Army inflicts ‘heavy casualties’ on Naga militants along Myanmar border
The army said its troops were fired upon by unidentified insurgents leading to the gunfights. Indian soldiers, however, did not cross the international border.
Soldiers inflicted heavy casualties on militants belonging to the NSCN(K) along the Myanmar border in Nagaland early on Wednesday, the army said.
Unidentified insurgents indiscriminately shot at an army column moving along the Indo-Myanmar border at 4.45am, the Kolkata-headquartered Eastern Command said.
But the soldiers brought the insurgents under “heavy retaliatory fire”.
“Own troops suffered no casualties during the firefight,” the Eastern Command said in a brief statement.
An army column consists of up to 100 soldiers.
The army did not put a figure on the number of slain insurgents, but on previous occasions when the force announced heavy casualties the figure was around 40 to 50.
The Eastern Command denied media reports that Wednesday’s operation was a “surgical strike” conducted across the border in Myanmar. “It is reiterated that own troops did not cross the international border,” the statement said.
The army crossed into Myanmar on June 9 and destroyed two militant camps — five days after the National Socialist Council of Nagaland Khaplang (NSCN-K) ambushed a convoy in Manipur and killed 18 soldiers. It was the biggest loss for the army in a single attack in nearly two decades.

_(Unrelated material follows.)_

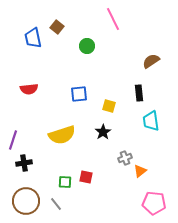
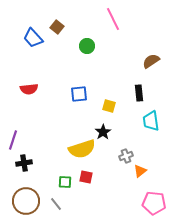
blue trapezoid: rotated 30 degrees counterclockwise
yellow semicircle: moved 20 px right, 14 px down
gray cross: moved 1 px right, 2 px up
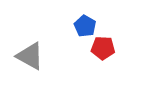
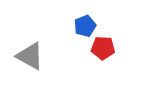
blue pentagon: rotated 20 degrees clockwise
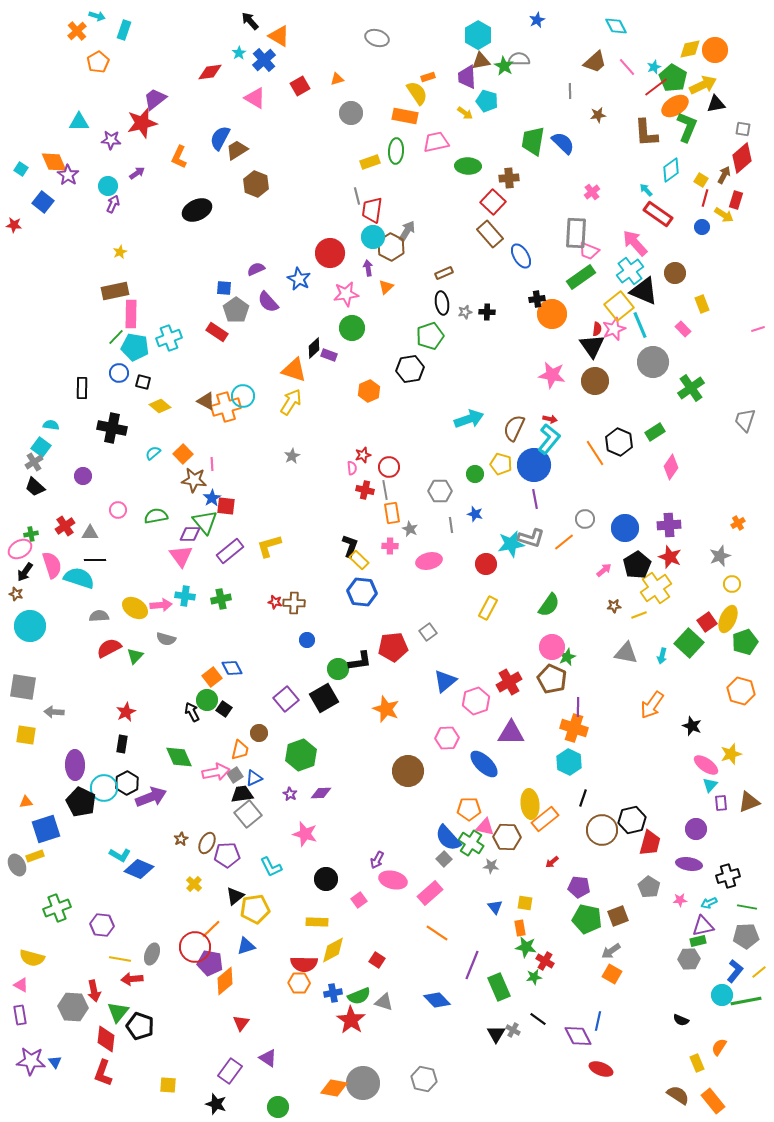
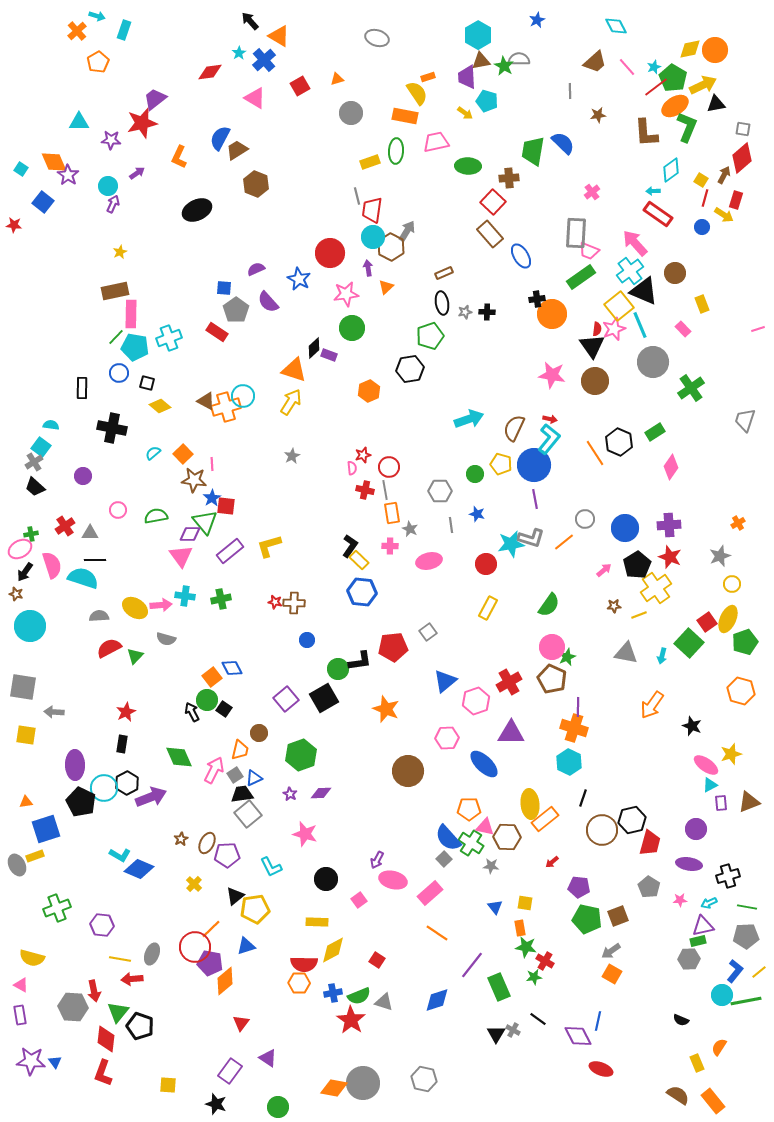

A Facebook post by a militant leader claimed the army crossed the international border, a charge the military categorically denied.
The gunfight happened on the outskirts of Langkhu village inside a Myanmar-occupied Naga area, about 15km from the border, wrote Isak Sumi, who is said to be on the National Investigation Agency’s “most wanted list” of militants.
“The encounter started around 3am when the elite unit of the Naga Army detected a column of Indian Army approaching their temporary makeshift camp… The exchange was continuing till the time of filing this report,” said Sumi, who is referred to as the PRO of the NSCN(K) by the NIA on its website.
The 2015 strikes in Myanmar were carried out as insurgents often attack soldiers and slip through the porous border to safe havens in the neighbouring country.
A bilateral agreement with Myanmar allows free movement of people from the two countries within 16km of the border.
India is reviewing the impact of the agreement amid a large number of Rohingya Muslims fleeing Myanmar and seeking refuge following a military crackdown in the Rakhine province.
The visa-free movement along the Indo-Myanmar border allows people to stay for up to 72 hours in the area with valid permits issued by the authorities.